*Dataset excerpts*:
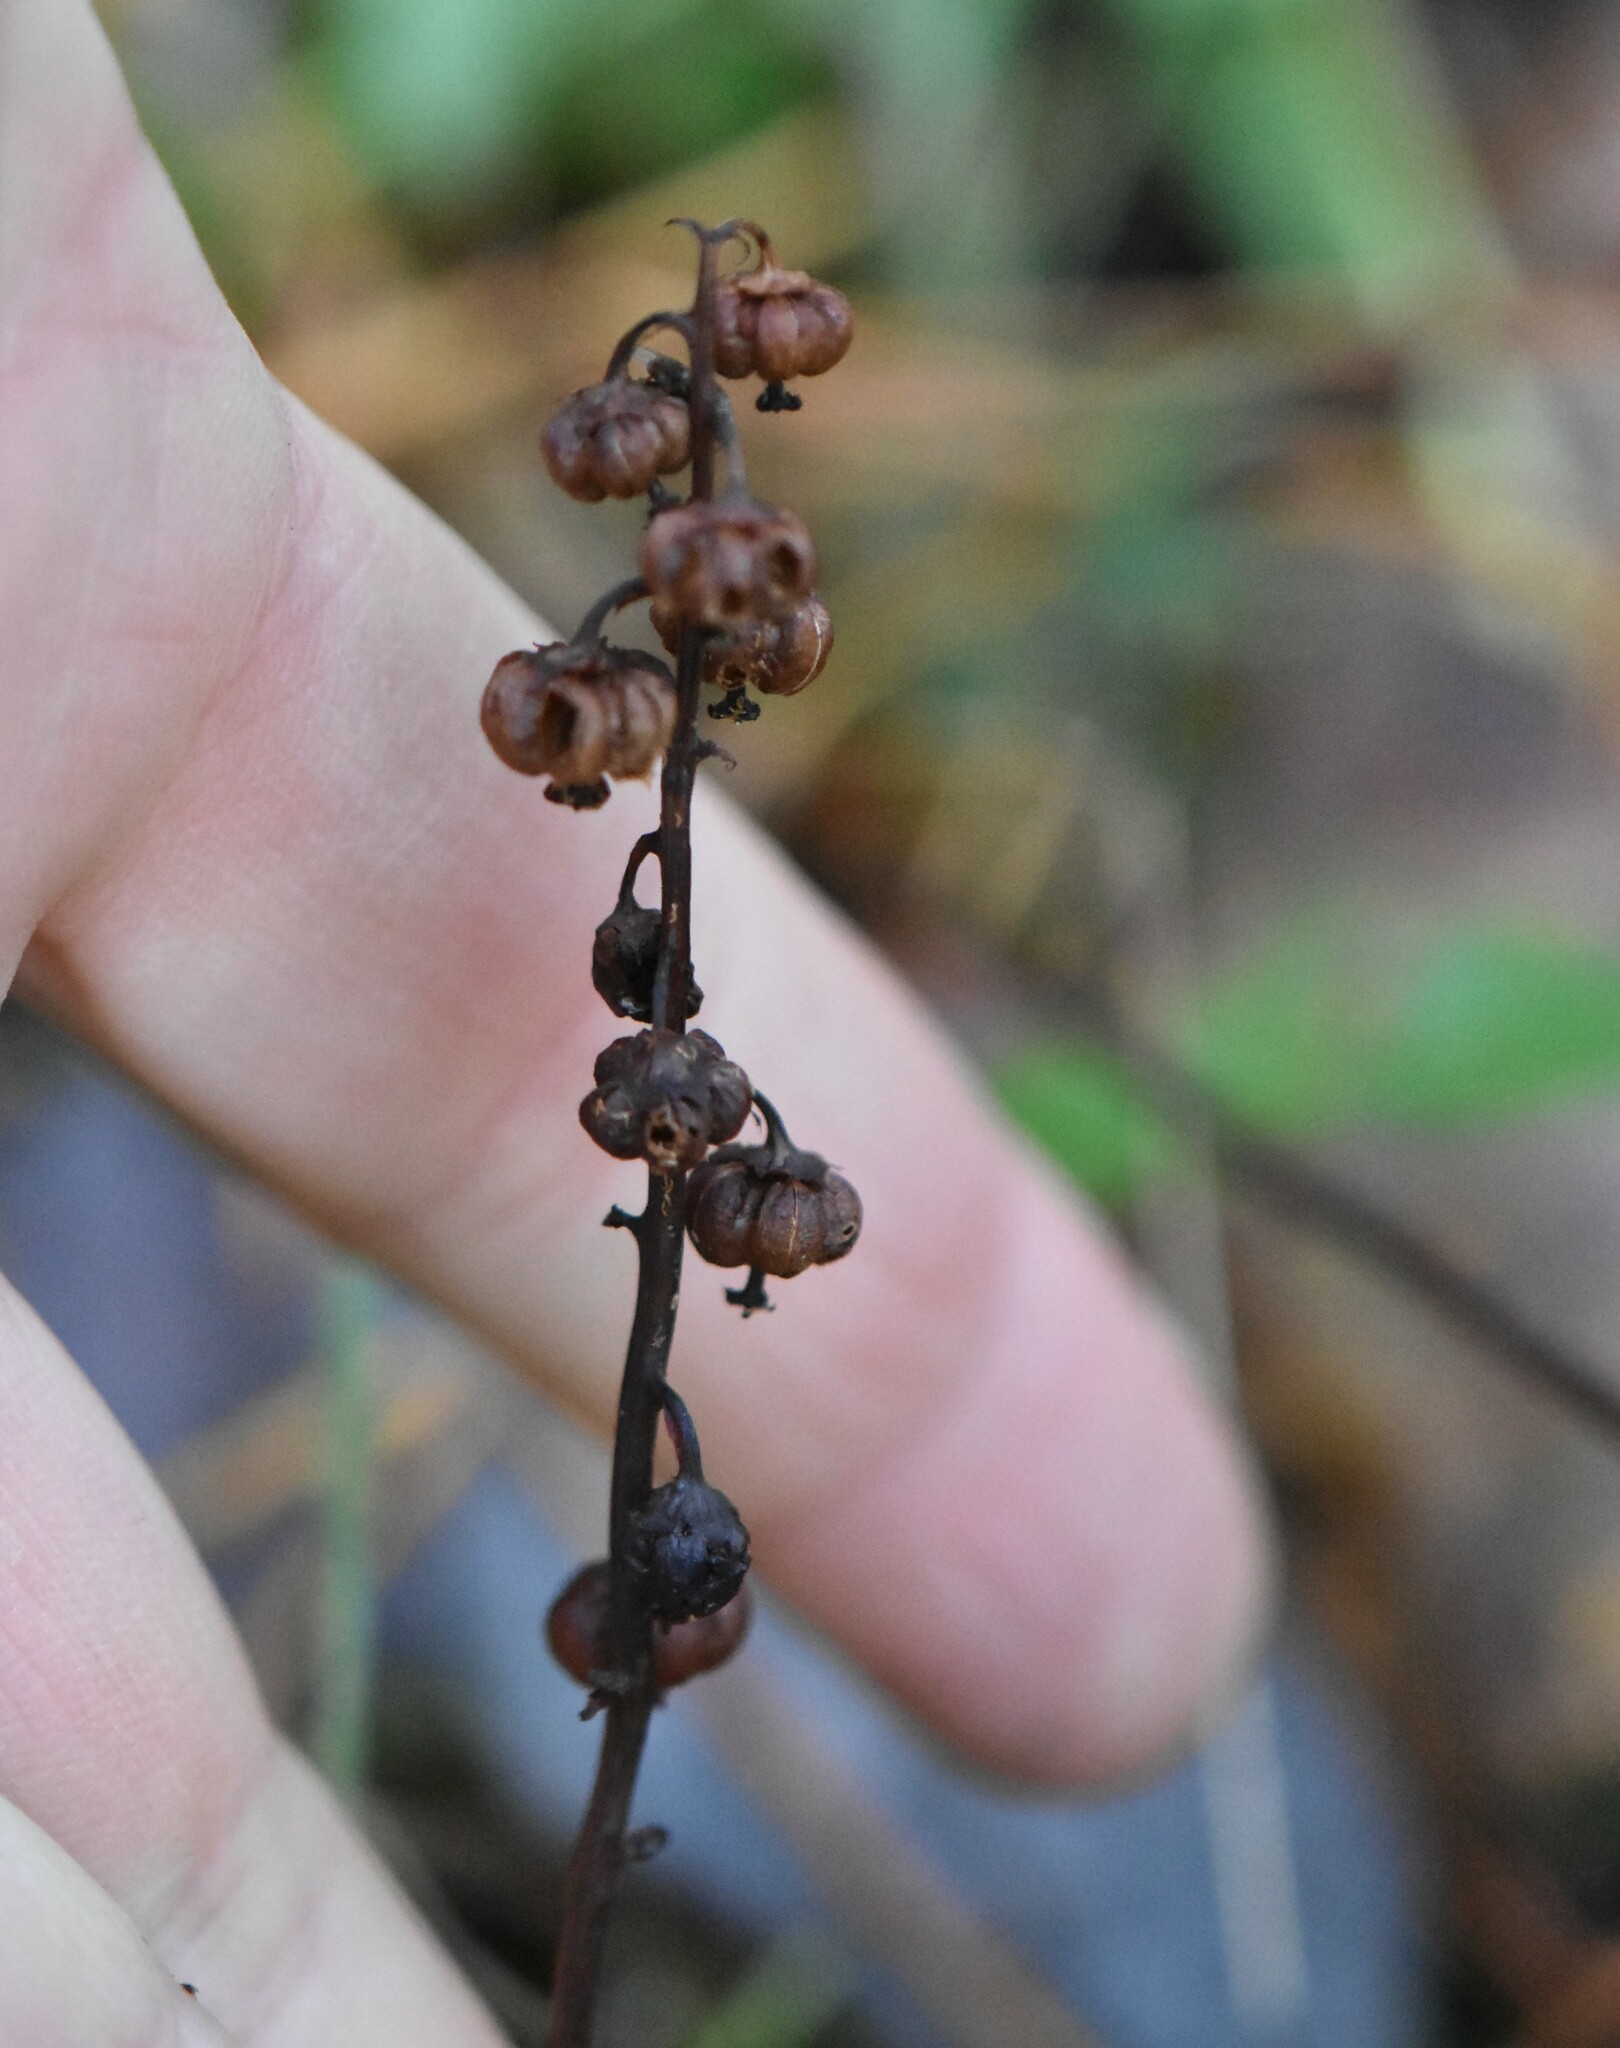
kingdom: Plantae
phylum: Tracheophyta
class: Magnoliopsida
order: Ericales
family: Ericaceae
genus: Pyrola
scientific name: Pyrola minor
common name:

*EXERCISE BRIEF*: Reproduce every line of the data above word for word, but omit the pictures.

*THE REPLY*:
kingdom: Plantae
phylum: Tracheophyta
class: Magnoliopsida
order: Ericales
family: Ericaceae
genus: Pyrola
scientific name: Pyrola minor
common name:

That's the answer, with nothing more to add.